Accounting rules for nonprofits are changing, and your nonprofit will soon report some of its leased assets differently. The Financial Accounting Standards Board published new standards for leases in FASB ASU 2016-02.
These new lease reporting rules, scheduled to take effect for fiscal years beginning after Dec. 15, 2019, will affect most nonprofits. Your organization doesn’t have to wait, however, and may adopt the new standards early at your discretion.
Two Types of Leases
Current accounting standards group leases in two categories: capital and operating leases. They treat a capital lease essentially as the purchase of an asset, since the terms of the lease are deemed to be tantamount to a purchase. Your balance sheet shows a capital lease as both an asset and a related debt, and that won’t change under the new standard.

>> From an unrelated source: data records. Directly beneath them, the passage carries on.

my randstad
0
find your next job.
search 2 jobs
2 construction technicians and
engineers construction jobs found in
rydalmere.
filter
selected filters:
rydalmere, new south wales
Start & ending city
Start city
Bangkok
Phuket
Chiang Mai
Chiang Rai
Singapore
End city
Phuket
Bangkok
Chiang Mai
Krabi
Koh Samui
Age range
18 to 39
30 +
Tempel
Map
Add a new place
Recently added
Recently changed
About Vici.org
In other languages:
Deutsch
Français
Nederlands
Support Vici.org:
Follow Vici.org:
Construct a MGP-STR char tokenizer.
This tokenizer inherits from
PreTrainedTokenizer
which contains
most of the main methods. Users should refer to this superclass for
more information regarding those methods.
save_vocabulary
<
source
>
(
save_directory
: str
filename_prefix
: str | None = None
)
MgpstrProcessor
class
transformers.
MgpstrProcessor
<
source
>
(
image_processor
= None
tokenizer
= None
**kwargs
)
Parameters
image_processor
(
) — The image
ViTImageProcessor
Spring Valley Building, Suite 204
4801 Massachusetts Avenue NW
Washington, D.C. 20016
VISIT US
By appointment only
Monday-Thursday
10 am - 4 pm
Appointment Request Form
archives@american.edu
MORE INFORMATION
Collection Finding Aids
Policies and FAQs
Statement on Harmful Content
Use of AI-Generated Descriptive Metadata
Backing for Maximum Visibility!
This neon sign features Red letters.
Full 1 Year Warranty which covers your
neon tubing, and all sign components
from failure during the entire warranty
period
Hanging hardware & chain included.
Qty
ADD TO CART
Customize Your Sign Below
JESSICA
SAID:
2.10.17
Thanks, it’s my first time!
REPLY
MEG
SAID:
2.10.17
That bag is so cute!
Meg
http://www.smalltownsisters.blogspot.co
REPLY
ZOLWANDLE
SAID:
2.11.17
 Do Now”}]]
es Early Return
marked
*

An operating lease, on the other hand, is one in which a nonprofit pays only for the temporary “right to use” an asset. Current standards don’t require you to report such leases on your balance sheet, but only to disclose the terms and future rental terms in the notes to your financial statement — and that’s what will change.
All Leases on Balance Sheet
Under the new rules, both categories of leases will remain. But for those with terms longer than a year, your balance sheet will recognize the assets and liabilities attributable to the lease arrangement.
Your nonprofit will now report a multiyear operating lease as a “right-to-use” asset and also as a liability. Using the value of your lease payments, you’ll recognize one lease cost, allocated largely on a straight-line basis over the lease term.
The new rule also requires you to report certain qualitative and quantitative information about leases — such as renewal options and variable lease payments, for example. Further, your statement of cash flows will show all cash payments in operating activities.
Ever More Transparent
The purpose of the new lease accounting rules is to inject more transparency into nonprofit accounting. That will permit everyone who uses the financial statements to more easily understand and compare them for different organizations.
Specifically, the new lease accounting standard will provide more clarity about the timing and amount of cash flows involved in leasing.